### Required action
Copy out the text of every record, putting "Prezzo di listino" in place of each "Prezzo regolare" and leaving everything else unchanged. Leave the pictures out of your answer.

*** Records ***

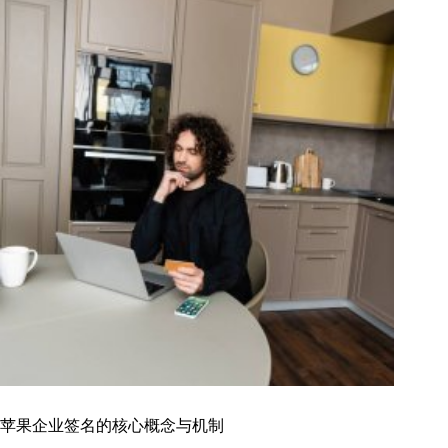
苹果企业签名的核心概念与机制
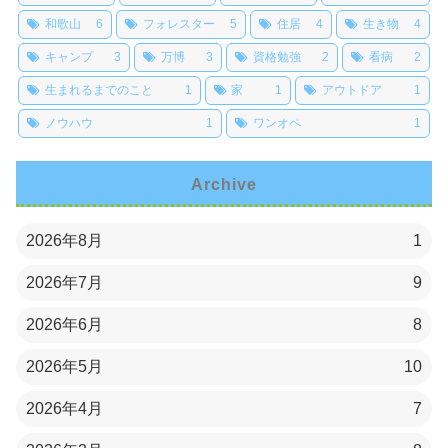
和歌山
6
フォレスター
5
住居
4
生き物
4
キャンプ
3
万博
3
資格勉強
2
看病
2
生まれるまでのこと
1
家
1
アウトドア
1
ノウハウ
1
ワンオペ
1
Archive
2026年8月
1
2026年7月
9
2026年6月
8
2026年5月
10
2026年4月
7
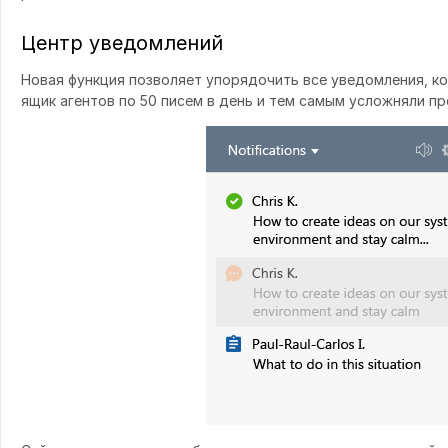
Центр уведомлений
Новая функция позволяет упорядочить все уведомления, к
ящик агентов по 50 писем в день и тем самым усложняли п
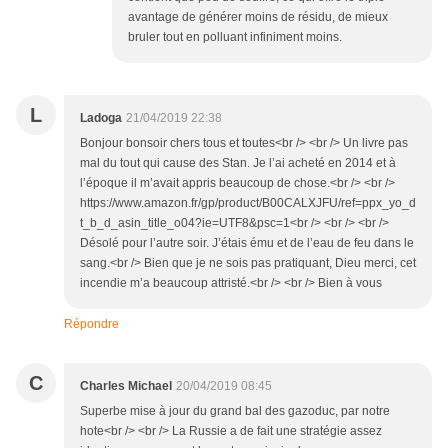
avantage de générer moins de résidu, de mieux
bruler tout en polluant infiniment moins.
L
Ladoga
21/04/2019 22:38
Bonjour bonsoir chers tous et toutes<br /> <br /> Un livre pas
mal du tout qui cause des Stan. Je l’ai acheté en 2014 et à
l’époque il m’avait appris beaucoup de chose.<br /> <br />
https://www.amazon.fr/gp/product/B00CALXJFU/ref=ppx_yo_d
t_b_d_asin_title_o04?ie=UTF8&psc=1<br /> <br /> <br />
Désolé pour l’autre soir. J’étais ému et de l’eau de feu dans le
sang.<br /> Bien que je ne sois pas pratiquant, Dieu merci, cet
incendie m’a beaucoup attristé.<br /> <br /> Bien à vous
Répondre
C
Charles Michael
20/04/2019 08:45
Superbe mise à jour du grand bal des gazoduc, par notre
hote<br /> <br /> La Russie a de fait une stratégie assez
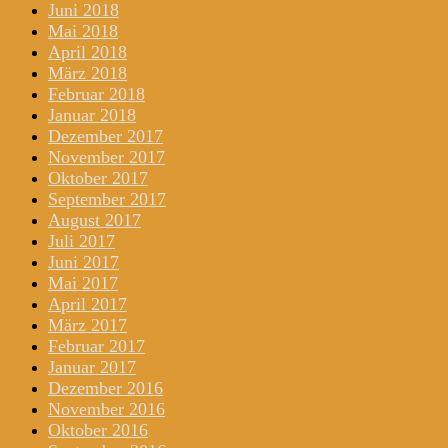
Juni 2018
Mai 2018
April 2018
März 2018
Februar 2018
Januar 2018
Dezember 2017
November 2017
Oktober 2017
September 2017
August 2017
Juli 2017
Juni 2017
Mai 2017
April 2017
März 2017
Februar 2017
Januar 2017
Dezember 2016
November 2016
Oktober 2016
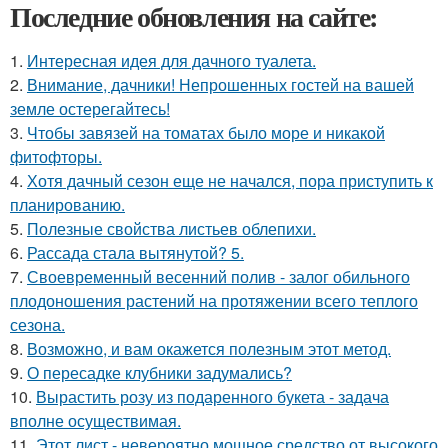
Последние обновления на сайте:
1.
Интересная идея для дачного туалета.
2.
Внимание, дачники! Непрошенных гостей на вашей
земле остерегайтесь!
3.
Чтобы завязей на томатах было море и никакой
фитофторы.
4.
Хотя дачный сезон еще не начался, пора приступить к
планированию.
5.
Полезные свойства листьев облепихи.
6.
Рассада стала вытянутой? 5.
7.
Своевременный весенний полив - залог обильного
плодоношения растений на протяжении всего теплого
сезона.
8.
Возможно, и вам окажется полезным этот метод.
9.
О пересадке клубники задумались?
10.
Вырастить розу из подаренного букета - задача
вполне осуществимая.
11.
Этот лист - невероятно мощное средство от высокого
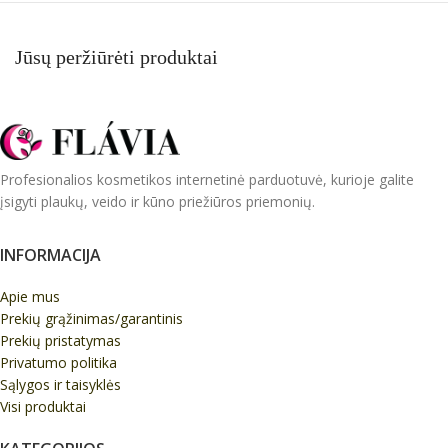
Jūsų peržiūrėti produktai
Profesionalios kosmetikos internetinė parduotuvė, kurioje galite
įsigyti plaukų, veido ir kūno priežiūros priemonių.
INFORMACIJA
Apie mus
Prekių grąžinimas/garantinis
Prekių pristatymas
Privatumo politika
Sąlygos ir taisyklės
Visi produktai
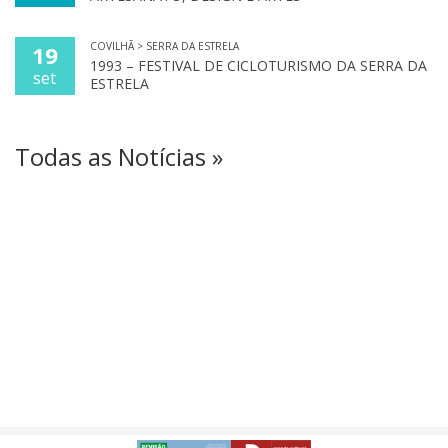
COVILHÃ > SERRA DA ESTRELA
19
1993 – FESTIVAL DE CICLOTURISMO DA SERRA DA
set
ESTRELA
Todas as Notícias »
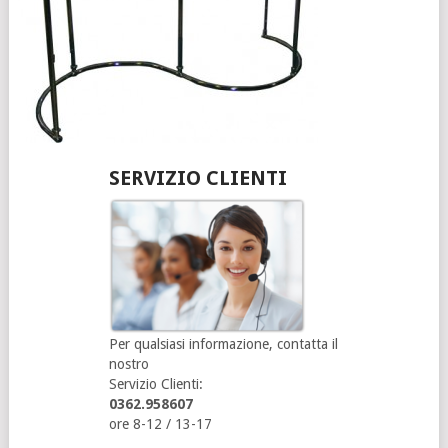
SERVIZIO CLIENTI
Per qualsiasi informazione, contatta il
nostro
Servizio Clienti:
0362.958607
ore 8-12 / 13-17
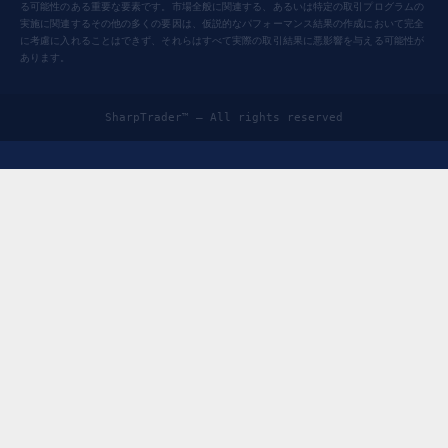
る可能性のある重要な要素です。市場全般に関連する、あるいは特定の取引プログラムの
実施に関連するその他の多くの要因は、仮説的なパフォーマンス結果の作成において完全
に考慮に入れることはできず、それらはすべて実際の取引結果に悪影響を与える可能性が
あります。
SharpTrader™ — All rights reserved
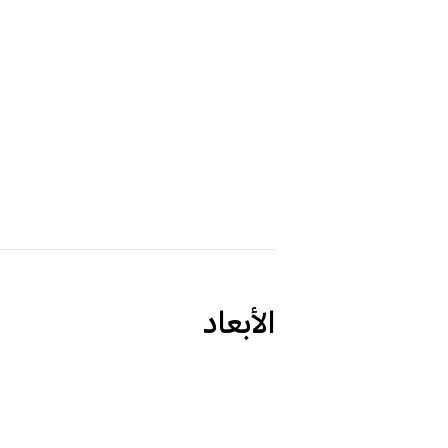
الأبعاد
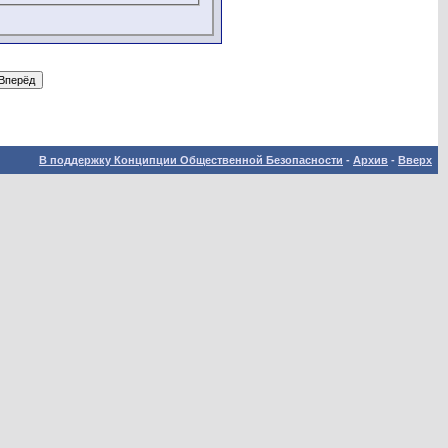
В поддержку Конципции Общественной Безопасности
-
Архив
-
Вверх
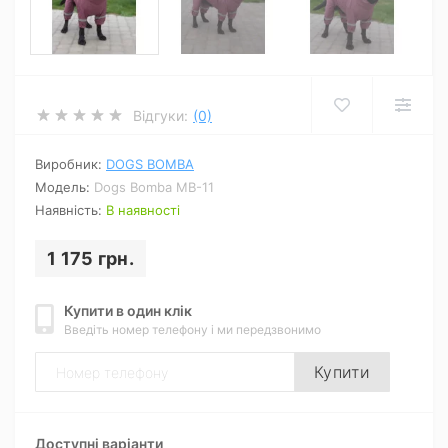
Відгуки:
(0)
Виробник:
DOGS BOMBA
Модель:
Dogs Bomba MB-11
Наявність:
В наявності
1 175 грн.
Купити в один клік
Введіть номер телефону і ми передзвонимо
Купити
Доступні варіанти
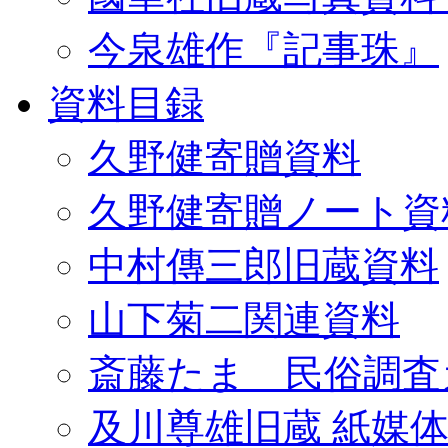
今泉雄作『記事珠』
資料目録
久野健寄贈資料
久野健寄贈ノート資
中村傳三郎旧蔵資料
山下菊二関連資料
斎藤たま 民俗調査
及川尊雄旧蔵 紙媒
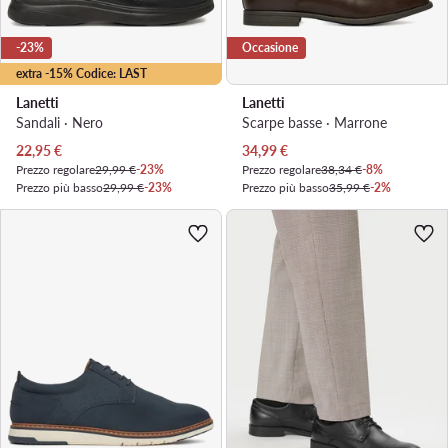
-23%
Occasione
extra -15% Codice: LAST
Lanetti
Lanetti
Sandali · Nero
Scarpe basse · Marrone
Prezzo attuale
Prezzo attuale
22,95
€
34,99
€
Prezzo regolare
29,99 €
-23%
Prezzo regolare
38,34 €
-8%
Prezzo più basso
29,99 €
-23%
Prezzo più basso
35,99 €
-2%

*** End of Records ***

### Solved exercise
苹果企业签名的核心概念与机制
和歌山
6
フォレスター
5
住居
4
生き物
4
キャンプ
3
万博
3
資格勉強
2
看病
2
生まれるまでのこと
1
家
1
アウトドア
1
ノウハウ
1
ワンオペ
1
Archive
2026年8月
1
2026年7月
9
2026年6月
8
2026年5月
10
2026年4月
7
Центр уведомлений
Новая функция позволяет упорядочить все уведомления, к
ящик агентов по 50 писем в день и тем самым усложняли п
avantage de générer moins de résidu, de mieux
bruler tout en polluant infiniment moins.
L
Ladoga
21/04/2019 22:38
Bonjour bonsoir chers tous et toutes<br /> <br /> Un livre pas
mal du tout qui cause des Stan. Je l’ai acheté en 2014 et à
l’époque il m’avait appris beaucoup de chose.<br /> <br />
https://www.amazon.fr/gp/product/B00CALXJFU/ref=ppx_yo_d
t_b_d_asin_title_o04?ie=UTF8&psc=1<br /> <br /> <br />
Désolé pour l’autre soir. J’étais ému et de l’eau de feu dans le
sang.<br /> Bien que je ne sois pas pratiquant, Dieu merci, cet
incendie m’a beaucoup attristé.<br /> <br /> Bien à vous
Répondre
C
Charles Michael
20/04/2019 08:45
Superbe mise à jour du grand bal des gazoduc, par notre
hote<br /> <br /> La Russie a de fait une stratégie assez
Juni 2018
Mai 2018
April 2018
März 2018
Februar 2018
Januar 2018
Dezember 2017
November 2017
Oktober 2017
September 2017
August 2017
Juli 2017
Juni 2017
Mai 2017
April 2017
März 2017
Februar 2017
Januar 2017
Dezember 2016
November 2016
Oktober 2016
Последние обновления на сайте:
1.
Интересная идея для дачного туалета.
2.
Внимание, дачники! Непрошенных гостей на вашей
земле остерегайтесь!
3.
Чтобы завязей на томатах было море и никакой
фитофторы.
4.
Хотя дачный сезон еще не начался, пора приступить к
планированию.
5.
Полезные свойства листьев облепихи.
6.
Рассада стала вытянутой? 5.
7.
Своевременный весенний полив - залог обильного
плодоношения растений на протяжении всего теплого
сезона.
8.
Возможно, и вам окажется полезным этот метод.
9.
О пересадке клубники задумались?
10.
Вырастить розу из подаренного букета - задача
вполне осуществимая.
11.
Этот лист - невероятно мощное средство от высокого
Jūsų peržiūrėti produktai
Profesionalios kosmetikos internetinė parduotuvė, kurioje galite
įsigyti plaukų, veido ir kūno priežiūros priemonių.
INFORMACIJA
Apie mus
Prekių grąžinimas/garantinis
Prekių pristatymas
Privatumo politika
Sąlygos ir taisyklės
Visi produktai
COVILHÃ > SERRA DA ESTRELA
19
1993 – FESTIVAL DE CICLOTURISMO DA SERRA DA
set
ESTRELA
Todas as Notícias »
SERVIZIO CLIENTI
Per qualsiasi informazione, contatta il
nostro
Servizio Clienti:
0362.958607
ore 8-12 / 13-17
る可能性のある重要な要素です。市場全般に関連する、あるいは特定の取引プログラムの
実施に関連するその他の多くの要因は、仮説的なパフォーマンス結果の作成において完全
に考慮に入れることはできず、それらはすべて実際の取引結果に悪影響を与える可能性が
あります。
SharpTrader™ — All rights reserved
الأبعاد
В поддержку Конципции Общественной Безопасности
-
Архив
-
Вверх
Відгуки:
(0)
Виробник:
DOGS BOMBA
Модель:
Dogs Bomba MB-11
Наявність:
В наявності
1 175 грн.
Купити в один клік
Введіть номер телефону і ми передзвонимо
Купити
Доступні варіанти
今泉雄作『記事珠』
資料目録
久野健寄贈資料
久野健寄贈ノート資
中村傳三郎旧蔵資料
山下菊二関連資料
斎藤たま 民俗調査
及川尊雄旧蔵 紙媒
-23%
Occasione
extra -15% Codice: LAST
Lanetti
Lanetti
Sandali · Nero
Scarpe basse · Marrone
Prezzo attuale
Prezzo attuale
22,95
€
34,99
€
Prezzo di listino
29,99 €
-23%
Prezzo di listino
38,34 €
-8%
Prezzo più basso
29,99 €
-23%
Prezzo più basso
35,99 €
-2%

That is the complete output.